(Dataset entries)
*** Block opens ***

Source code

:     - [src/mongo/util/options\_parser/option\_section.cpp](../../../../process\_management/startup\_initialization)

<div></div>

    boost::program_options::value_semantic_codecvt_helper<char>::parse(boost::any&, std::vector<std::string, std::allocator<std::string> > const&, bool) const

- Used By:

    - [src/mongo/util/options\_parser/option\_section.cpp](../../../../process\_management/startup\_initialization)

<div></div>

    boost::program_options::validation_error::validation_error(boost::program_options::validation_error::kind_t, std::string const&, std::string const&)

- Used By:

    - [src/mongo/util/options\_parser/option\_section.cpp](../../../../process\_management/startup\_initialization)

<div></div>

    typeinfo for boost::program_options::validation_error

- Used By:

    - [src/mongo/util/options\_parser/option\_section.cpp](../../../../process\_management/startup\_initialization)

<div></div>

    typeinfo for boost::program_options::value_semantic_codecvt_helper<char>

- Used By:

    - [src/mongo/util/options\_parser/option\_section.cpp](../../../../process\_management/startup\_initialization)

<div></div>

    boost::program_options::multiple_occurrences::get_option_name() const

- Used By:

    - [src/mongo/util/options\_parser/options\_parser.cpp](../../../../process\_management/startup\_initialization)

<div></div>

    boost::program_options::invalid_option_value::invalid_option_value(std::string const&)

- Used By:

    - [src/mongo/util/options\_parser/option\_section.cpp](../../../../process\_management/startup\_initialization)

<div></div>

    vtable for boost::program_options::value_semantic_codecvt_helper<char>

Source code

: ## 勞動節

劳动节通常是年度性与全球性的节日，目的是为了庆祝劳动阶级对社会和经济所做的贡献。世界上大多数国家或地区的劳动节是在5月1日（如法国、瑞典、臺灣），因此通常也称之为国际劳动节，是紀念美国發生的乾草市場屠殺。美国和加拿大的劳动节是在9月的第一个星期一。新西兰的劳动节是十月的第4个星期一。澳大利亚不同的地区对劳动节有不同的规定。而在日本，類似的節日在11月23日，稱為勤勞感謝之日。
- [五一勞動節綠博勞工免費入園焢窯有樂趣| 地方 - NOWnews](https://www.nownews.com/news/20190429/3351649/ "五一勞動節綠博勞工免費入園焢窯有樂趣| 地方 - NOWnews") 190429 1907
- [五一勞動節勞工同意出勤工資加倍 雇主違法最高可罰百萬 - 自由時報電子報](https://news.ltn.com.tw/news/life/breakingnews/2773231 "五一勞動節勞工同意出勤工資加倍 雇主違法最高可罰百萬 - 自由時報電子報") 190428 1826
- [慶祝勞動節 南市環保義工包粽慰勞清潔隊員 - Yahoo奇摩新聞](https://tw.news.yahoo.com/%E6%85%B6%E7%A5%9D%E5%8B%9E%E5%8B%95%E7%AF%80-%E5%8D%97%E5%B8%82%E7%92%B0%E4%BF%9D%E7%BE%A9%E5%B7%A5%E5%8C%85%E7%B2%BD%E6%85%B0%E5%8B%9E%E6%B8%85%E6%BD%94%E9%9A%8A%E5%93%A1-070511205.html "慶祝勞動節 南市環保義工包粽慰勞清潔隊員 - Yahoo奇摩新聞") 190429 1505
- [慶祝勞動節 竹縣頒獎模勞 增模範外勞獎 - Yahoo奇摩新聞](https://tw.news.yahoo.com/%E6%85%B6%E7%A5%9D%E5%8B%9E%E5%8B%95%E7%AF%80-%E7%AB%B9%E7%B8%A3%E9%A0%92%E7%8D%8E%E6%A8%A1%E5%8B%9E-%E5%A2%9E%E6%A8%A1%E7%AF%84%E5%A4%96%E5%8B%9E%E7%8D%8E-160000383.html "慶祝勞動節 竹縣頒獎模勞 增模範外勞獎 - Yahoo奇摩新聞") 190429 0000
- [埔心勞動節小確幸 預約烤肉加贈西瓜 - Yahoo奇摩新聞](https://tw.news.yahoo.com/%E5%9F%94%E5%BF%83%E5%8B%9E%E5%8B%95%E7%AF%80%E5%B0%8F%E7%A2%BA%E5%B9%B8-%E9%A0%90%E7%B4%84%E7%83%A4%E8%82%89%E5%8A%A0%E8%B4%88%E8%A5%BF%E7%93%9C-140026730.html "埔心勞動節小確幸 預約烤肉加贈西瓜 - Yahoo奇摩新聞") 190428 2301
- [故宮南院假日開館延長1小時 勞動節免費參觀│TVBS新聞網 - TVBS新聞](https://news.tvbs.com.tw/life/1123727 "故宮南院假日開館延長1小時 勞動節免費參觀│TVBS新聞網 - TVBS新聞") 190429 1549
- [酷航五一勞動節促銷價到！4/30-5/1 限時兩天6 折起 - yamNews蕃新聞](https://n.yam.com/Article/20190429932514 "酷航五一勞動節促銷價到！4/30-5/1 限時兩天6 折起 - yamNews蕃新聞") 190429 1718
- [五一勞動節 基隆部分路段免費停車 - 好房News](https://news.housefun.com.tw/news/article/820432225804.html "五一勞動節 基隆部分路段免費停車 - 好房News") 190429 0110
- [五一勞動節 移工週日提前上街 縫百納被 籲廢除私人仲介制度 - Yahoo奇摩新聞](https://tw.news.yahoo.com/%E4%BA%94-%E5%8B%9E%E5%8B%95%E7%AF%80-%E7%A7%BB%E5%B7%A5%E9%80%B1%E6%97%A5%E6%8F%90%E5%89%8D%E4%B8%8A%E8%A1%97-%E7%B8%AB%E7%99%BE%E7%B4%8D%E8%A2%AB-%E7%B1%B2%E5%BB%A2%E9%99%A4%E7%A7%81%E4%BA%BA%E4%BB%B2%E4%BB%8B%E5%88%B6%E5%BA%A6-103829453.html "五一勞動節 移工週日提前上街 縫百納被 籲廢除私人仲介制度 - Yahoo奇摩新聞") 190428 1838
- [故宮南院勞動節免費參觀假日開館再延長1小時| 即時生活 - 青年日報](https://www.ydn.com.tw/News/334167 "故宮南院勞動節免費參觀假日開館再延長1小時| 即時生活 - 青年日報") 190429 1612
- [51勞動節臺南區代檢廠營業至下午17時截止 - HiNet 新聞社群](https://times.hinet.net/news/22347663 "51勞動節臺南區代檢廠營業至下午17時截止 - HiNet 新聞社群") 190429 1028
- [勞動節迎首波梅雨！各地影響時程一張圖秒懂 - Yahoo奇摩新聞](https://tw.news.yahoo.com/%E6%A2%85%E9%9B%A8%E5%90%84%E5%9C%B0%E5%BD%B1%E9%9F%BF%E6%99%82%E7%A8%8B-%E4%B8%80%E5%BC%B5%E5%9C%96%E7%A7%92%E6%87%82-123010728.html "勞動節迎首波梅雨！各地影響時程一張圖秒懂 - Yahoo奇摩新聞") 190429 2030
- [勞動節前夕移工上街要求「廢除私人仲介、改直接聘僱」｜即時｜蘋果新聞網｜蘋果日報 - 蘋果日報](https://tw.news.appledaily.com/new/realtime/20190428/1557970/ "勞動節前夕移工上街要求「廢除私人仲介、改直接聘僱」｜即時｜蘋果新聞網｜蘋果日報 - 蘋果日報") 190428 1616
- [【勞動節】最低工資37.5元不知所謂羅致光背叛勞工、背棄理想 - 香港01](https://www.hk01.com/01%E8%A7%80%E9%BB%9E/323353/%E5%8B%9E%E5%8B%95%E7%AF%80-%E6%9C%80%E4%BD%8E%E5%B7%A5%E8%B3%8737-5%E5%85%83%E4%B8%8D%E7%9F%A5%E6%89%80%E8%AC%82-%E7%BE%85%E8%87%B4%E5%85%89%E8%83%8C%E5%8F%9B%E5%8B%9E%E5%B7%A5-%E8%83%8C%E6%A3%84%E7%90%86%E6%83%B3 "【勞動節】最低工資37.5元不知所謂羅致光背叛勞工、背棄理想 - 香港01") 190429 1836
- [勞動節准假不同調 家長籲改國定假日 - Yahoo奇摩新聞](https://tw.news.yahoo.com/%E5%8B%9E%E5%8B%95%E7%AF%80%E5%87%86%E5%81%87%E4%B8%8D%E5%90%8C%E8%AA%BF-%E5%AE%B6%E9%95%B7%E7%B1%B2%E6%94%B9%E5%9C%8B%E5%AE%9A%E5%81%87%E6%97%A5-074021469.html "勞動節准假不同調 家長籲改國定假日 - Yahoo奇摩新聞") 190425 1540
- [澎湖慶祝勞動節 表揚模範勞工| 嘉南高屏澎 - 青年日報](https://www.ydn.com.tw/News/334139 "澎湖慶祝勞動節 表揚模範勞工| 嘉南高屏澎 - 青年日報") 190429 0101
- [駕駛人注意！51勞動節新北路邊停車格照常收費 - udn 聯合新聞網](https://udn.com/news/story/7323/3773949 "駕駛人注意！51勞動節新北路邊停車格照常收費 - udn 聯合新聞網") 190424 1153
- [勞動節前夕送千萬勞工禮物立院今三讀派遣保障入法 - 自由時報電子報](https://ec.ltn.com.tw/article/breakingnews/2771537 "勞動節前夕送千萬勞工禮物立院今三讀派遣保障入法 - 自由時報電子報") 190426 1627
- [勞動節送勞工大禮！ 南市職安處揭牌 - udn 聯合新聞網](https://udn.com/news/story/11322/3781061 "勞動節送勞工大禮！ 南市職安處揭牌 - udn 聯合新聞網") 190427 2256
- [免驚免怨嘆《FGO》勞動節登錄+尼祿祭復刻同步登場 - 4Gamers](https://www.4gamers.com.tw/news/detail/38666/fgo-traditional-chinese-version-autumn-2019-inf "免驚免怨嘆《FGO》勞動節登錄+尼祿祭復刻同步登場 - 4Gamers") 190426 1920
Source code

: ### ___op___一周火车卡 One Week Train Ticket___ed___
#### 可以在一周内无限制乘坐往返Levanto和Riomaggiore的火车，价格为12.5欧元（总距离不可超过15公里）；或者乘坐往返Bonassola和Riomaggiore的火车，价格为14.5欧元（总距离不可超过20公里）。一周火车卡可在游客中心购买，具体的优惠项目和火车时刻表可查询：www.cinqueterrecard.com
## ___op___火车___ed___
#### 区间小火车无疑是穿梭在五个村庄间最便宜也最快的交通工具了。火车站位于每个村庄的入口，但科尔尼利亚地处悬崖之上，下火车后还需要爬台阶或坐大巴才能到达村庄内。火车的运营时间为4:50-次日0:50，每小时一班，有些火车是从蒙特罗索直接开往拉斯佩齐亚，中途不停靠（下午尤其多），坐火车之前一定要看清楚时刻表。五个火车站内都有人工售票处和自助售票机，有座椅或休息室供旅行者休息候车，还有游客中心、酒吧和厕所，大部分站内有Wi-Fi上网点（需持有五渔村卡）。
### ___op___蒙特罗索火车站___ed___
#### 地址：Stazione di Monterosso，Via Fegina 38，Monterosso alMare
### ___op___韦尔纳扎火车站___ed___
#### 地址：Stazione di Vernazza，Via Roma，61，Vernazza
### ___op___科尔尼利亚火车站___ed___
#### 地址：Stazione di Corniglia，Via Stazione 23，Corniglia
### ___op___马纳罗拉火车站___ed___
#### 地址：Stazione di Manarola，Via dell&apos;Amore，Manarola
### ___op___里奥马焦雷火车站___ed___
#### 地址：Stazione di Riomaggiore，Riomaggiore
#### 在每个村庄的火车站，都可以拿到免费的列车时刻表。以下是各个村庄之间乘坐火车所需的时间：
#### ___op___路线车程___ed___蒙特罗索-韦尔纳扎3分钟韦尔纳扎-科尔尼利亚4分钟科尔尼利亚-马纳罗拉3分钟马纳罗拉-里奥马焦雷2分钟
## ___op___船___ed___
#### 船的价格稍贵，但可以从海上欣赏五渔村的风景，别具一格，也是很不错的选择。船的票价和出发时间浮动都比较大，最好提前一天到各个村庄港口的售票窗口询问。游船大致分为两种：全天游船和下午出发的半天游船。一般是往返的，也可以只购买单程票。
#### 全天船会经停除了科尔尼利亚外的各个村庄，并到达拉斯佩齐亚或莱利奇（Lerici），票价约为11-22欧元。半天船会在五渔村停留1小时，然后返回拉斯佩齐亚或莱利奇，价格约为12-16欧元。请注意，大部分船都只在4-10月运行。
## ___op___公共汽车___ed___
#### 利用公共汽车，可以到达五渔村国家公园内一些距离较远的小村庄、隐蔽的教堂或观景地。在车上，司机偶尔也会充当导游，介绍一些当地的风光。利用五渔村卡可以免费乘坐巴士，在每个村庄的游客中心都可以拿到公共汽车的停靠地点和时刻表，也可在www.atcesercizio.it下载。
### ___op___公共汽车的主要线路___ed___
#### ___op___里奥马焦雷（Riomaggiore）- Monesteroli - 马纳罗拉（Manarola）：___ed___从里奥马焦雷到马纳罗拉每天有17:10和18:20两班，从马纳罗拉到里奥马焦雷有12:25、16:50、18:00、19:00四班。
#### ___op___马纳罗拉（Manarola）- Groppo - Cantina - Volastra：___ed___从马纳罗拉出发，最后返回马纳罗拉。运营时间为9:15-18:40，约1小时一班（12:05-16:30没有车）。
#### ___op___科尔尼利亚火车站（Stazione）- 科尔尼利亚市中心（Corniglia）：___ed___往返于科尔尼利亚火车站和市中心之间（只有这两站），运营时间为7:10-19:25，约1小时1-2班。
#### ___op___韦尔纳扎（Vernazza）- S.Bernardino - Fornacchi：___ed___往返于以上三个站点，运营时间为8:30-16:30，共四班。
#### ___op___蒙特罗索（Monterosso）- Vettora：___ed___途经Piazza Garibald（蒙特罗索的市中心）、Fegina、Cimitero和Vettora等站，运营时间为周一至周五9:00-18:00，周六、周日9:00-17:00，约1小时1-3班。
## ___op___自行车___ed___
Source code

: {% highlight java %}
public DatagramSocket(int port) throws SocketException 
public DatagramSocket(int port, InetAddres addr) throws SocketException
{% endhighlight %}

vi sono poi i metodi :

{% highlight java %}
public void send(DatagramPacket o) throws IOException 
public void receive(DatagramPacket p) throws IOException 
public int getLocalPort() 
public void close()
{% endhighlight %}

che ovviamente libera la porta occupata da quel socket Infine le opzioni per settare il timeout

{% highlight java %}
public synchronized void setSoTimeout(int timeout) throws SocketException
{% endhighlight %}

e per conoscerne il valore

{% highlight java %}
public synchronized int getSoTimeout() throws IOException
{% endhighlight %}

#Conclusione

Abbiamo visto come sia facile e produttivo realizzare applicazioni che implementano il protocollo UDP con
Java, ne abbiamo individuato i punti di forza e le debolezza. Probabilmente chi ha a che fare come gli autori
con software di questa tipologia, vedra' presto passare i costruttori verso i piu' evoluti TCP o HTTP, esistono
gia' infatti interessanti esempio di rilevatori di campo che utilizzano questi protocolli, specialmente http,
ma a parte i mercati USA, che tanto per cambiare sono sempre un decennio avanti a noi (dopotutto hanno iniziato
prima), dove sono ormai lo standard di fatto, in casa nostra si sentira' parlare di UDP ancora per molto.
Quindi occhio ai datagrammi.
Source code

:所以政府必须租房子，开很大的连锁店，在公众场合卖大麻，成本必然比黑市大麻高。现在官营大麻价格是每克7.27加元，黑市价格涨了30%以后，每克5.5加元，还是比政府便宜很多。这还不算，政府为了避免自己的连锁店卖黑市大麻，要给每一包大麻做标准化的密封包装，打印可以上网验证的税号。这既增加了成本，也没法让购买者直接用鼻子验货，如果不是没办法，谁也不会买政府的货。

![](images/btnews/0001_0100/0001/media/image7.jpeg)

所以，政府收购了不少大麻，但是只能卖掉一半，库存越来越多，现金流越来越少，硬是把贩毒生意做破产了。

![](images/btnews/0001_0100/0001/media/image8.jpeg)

*** Block closes ***

Instruction: Collect every line above that contains the string "life", treating uppercase and lowercase as distinct.

Problem solution:
- [五一勞動節勞工同意出勤工資加倍 雇主違法最高可罰百萬 - 自由時報電子報](https://news.ltn.com.tw/news/life/breakingnews/2773231 "五一勞動節勞工同意出勤工資加倍 雇主違法最高可罰百萬 - 自由時報電子報") 190428 1826
- [故宮南院假日開館延長1小時 勞動節免費參觀│TVBS新聞網 - TVBS新聞](https://news.tvbs.com.tw/life/1123727 "故宮南院假日開館延長1小時 勞動節免費參觀│TVBS新聞網 - TVBS新聞") 190429 1549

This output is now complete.